TEXTE ÉTUDIÉ:
Les élections d’octobre 1945 et la question de la constitution

Début septembre 1945, la fête de L’Humanité à Vincennes, en banlieue parisienne, est un immense succès, avec un million de personnes. Ce sera le même succès en 1946 et en 1947.

Le Parti Communiste Français revendique d’ailleurs autant de membres et il est très confiant pour les élections à venir en octobre.

La réunion du Bureau Politique du 31 août 1945 avait posé que l’objectif était d’ancrer dans les masses qu’il fallait une participation accrue du Parti au gouvernement. Les élections doivent le permettre.

Un peu plus tôt, la réunion du Bureau Politique du Parti Communiste Français le 15 mars 1945 avait déjà posé les fondamentaux de la propagande électorale.

On trouve comme thématiques : l’effort de guerre, la constitution d’une puissante armée de la République française, le châtiment des traîtres et l’épuration, la nationalisation des monopoles de fait, la défense de la laïcité, la liquidation de tous les organismes de Vichy, la dénonciation de l’incurie des services de ravitaillement.

Cela doit permettre la mise en place de listes « républicaines ». Et pour se placer de la meilleure manière qui soit, le Parti Communiste Français est censé conquérir sa légitimité par son rôle de « meilleur élève » dans le cadre de la « bataille pour le charbon ».

Mais comment justifie-t-il une voie de transformation révolutionnaire ? Il le fait justement par la République. Celle-ci n’est plus une étape sur la voie des Soviets, elle est déjà en soi la forme nécessaire.

La séquence 1945-1947 est ainsi essentielle dans l’histoire du Parti Communiste Français, car c’est à ce moment-là qu’est formulée la « voie française au Socialisme », comme projet national-républicain.

Auparavant, c’était tendanciel ; dans la séquence 1945-1947, c’est officialisé.

Jacques Duclos, dans un discours à l’Assemblée consultative intitulé L’avenir de la République est en jeu, le 29 juillet 1945, exprime de la manière la plus claire la fin de toute perspective « soviétique » :

« C’est vrai, il n’y a qu’un souverain, qui est le peuple. Mais encore faut-il s’entendre sur la façon dont on veut permettre à ce souverain d’exercer sa souveraineté.

Qu’on le veuille ou non, il n’y a pas d’autre moyen pour le peuple d’exercer sa souveraineté que de la déléguer à des hommes dont il a pu juger le programme, à qui il a pu poser toutes les questions utiles et en qui il a placé sa confiance.

A partir du moment où ces représentants du peuple sont élus, ils sont dépositaires de la souveraineté du peuple. C’est la doctrine républicaine. »

Le gros souci de cette approche, c’est qu’elle implique que la nouvelle Assemblée dispose de leviers pour façonner les institutions et décider de la constitution.

JEU DE DONNÉES:
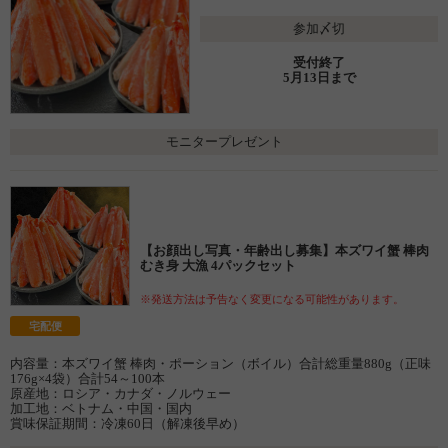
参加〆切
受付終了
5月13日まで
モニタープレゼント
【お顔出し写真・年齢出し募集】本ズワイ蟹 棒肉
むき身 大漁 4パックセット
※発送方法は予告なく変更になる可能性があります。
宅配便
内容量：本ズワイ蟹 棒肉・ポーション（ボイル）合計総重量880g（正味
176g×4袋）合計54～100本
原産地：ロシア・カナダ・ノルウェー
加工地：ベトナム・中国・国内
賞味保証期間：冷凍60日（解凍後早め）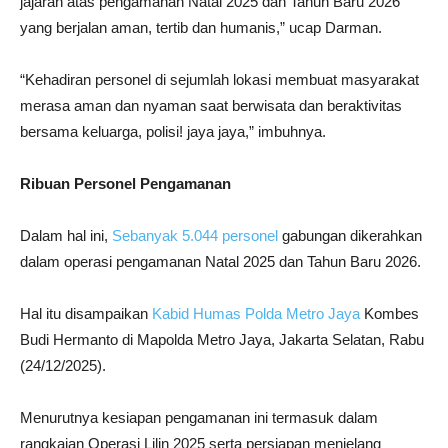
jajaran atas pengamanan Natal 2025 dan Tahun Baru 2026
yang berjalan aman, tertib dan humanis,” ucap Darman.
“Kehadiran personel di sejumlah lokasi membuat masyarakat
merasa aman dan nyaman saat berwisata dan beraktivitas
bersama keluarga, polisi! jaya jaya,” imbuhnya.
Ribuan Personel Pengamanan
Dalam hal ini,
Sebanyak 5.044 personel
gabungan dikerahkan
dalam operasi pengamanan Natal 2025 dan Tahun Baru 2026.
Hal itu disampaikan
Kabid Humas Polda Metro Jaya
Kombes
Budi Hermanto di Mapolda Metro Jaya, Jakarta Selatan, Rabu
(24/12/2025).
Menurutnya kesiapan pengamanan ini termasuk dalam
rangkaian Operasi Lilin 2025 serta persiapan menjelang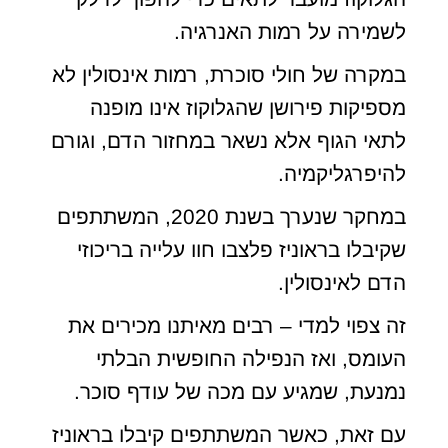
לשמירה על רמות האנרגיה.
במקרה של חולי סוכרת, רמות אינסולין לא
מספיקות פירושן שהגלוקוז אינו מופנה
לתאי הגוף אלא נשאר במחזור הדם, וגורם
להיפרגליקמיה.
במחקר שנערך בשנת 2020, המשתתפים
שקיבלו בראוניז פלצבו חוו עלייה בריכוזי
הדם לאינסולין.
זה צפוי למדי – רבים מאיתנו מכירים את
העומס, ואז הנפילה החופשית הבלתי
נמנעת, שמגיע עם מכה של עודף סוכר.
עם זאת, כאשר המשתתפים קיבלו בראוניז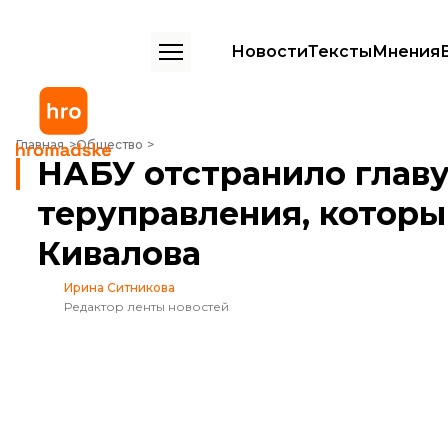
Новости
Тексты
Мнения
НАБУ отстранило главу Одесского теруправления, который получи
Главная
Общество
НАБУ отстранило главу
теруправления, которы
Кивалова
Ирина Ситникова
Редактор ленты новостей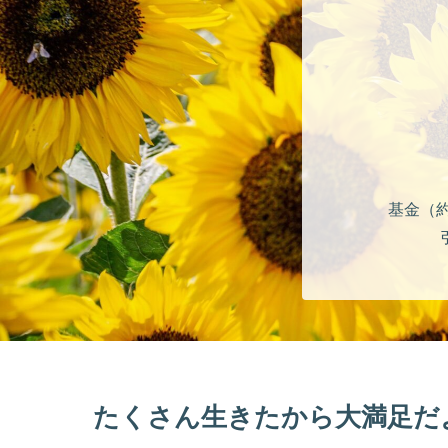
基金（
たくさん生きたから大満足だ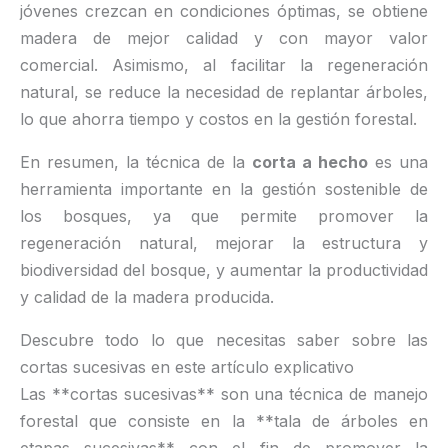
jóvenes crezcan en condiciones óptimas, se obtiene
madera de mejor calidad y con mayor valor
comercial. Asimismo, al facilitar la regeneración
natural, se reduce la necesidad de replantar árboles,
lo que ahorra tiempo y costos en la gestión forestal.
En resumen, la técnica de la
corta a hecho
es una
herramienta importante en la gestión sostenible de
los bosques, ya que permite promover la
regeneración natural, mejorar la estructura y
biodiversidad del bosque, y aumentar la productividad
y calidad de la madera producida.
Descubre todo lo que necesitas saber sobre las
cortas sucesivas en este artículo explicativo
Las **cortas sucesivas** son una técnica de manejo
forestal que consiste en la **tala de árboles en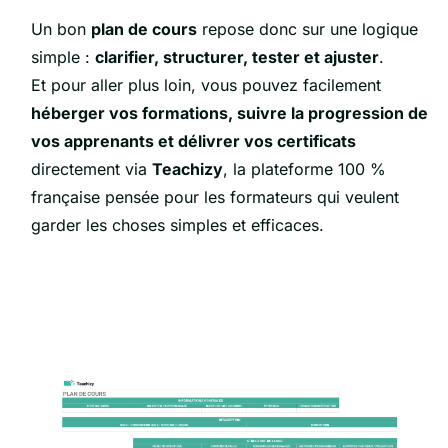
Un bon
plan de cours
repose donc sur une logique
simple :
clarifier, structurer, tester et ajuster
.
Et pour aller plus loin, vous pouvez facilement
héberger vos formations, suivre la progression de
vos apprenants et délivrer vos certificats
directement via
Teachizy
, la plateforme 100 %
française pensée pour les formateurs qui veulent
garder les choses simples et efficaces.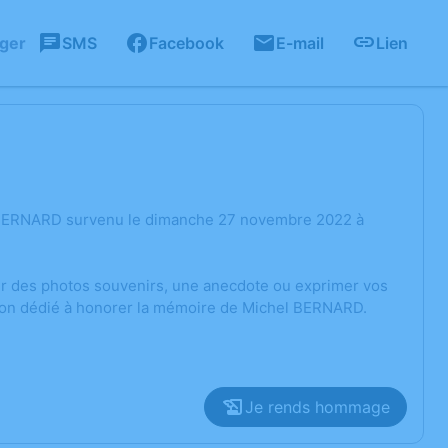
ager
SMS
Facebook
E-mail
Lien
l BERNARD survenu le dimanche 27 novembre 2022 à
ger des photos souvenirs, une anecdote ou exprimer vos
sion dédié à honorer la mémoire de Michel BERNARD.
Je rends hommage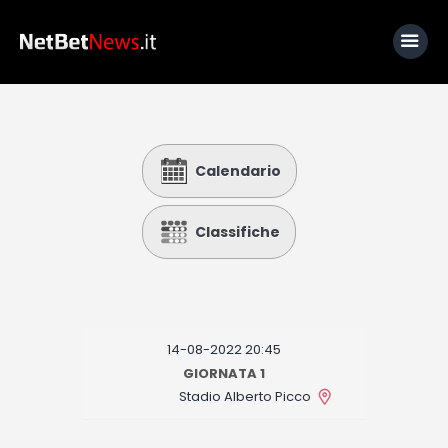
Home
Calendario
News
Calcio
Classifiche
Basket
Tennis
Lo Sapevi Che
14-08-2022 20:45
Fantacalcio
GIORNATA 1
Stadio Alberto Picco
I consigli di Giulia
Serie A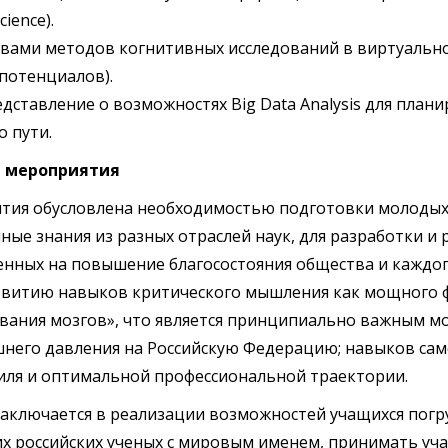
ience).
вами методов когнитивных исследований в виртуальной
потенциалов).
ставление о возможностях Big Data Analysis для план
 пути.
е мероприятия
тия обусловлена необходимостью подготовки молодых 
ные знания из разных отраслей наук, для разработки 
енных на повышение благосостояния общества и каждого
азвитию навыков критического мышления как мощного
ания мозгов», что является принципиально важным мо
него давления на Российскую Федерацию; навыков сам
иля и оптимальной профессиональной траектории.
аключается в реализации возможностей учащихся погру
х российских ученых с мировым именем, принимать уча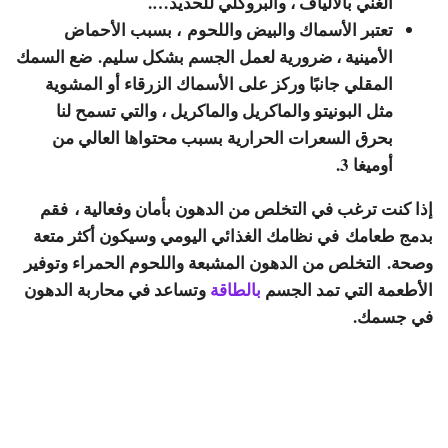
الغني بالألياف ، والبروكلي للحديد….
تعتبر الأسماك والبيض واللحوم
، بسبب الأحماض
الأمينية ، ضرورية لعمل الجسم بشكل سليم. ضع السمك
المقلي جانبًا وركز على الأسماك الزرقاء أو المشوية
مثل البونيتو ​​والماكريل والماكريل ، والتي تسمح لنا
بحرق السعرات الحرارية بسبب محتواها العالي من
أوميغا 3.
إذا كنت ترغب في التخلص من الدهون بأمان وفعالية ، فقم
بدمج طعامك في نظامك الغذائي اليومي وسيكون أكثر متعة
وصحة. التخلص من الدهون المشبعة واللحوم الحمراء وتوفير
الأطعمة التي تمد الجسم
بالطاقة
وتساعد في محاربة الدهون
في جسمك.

TÂCHES À RÉALISER:
(a) Citez, dans le texte sur les élections de 1945, tout le passage qui va de « Le gros souci » jusqu'à « de la constitution. ».
(b) Prolongez, s'il vous plaît, le texte sur les élections de 1945 à partir de l'endroit où il s'arrête.
Les entrées proviennent d'une autre source.

ENSEMBLE DES RÉPONSES:
(a)
Le gros souci de cette approche, c’est qu’elle implique que la nouvelle Assemblée dispose de leviers pour façonner les institutions et décider de la constitution.

(b)
Le Parti Communiste Français dit la chose suivante. Le régime de la troisième République, né en 1870, a échoué en 1940. On va voter pour une nouvelle Assemblée, qui va décider d’une nouvelle constitution. Nous, communistes, avons un poids immense numériquement et un puissant prestige. On va faire en sorte que la République bascule dans le sens que l’on veut, sur tous les plans.

Cependant, la bourgeoisie française est expérimentée politiquement. Le plan institutionnel du Parti Communiste Français était facile à deviner, et cela dès le départ.

Dans ses Mémoires, Charles de Gaulle décrit ainsi les choses :

« Et les communistes? La part qu’ils prennent à la résistance, ainsi que mon intention de faire en sorte que leurs forces s’incorporent à celles de la nation au moins pour la durée de la guerre, m’ont conduit à la décision d’en mettre deux au gouvernement.

Depuis la fin du mois d’août, le « parti », pressenti a volontiers promis le concours de plusieurs de ses membres.

Mais, au moment de s’exécuter, toutes sortes de traverses viennent empêcher ceux que j’appelle au Comité de la libération de me donner une réponse positive.

Tantôt la délégation du parti m’en propose d’autres, tantôt elle s’enquiert du détail de mon programme, tantôt elle insiste pour que les siens reçoivent tels portefeuilles déterminés. Bientôt, indisposé parce marchandage prolongé, j’interromps les pourparlers.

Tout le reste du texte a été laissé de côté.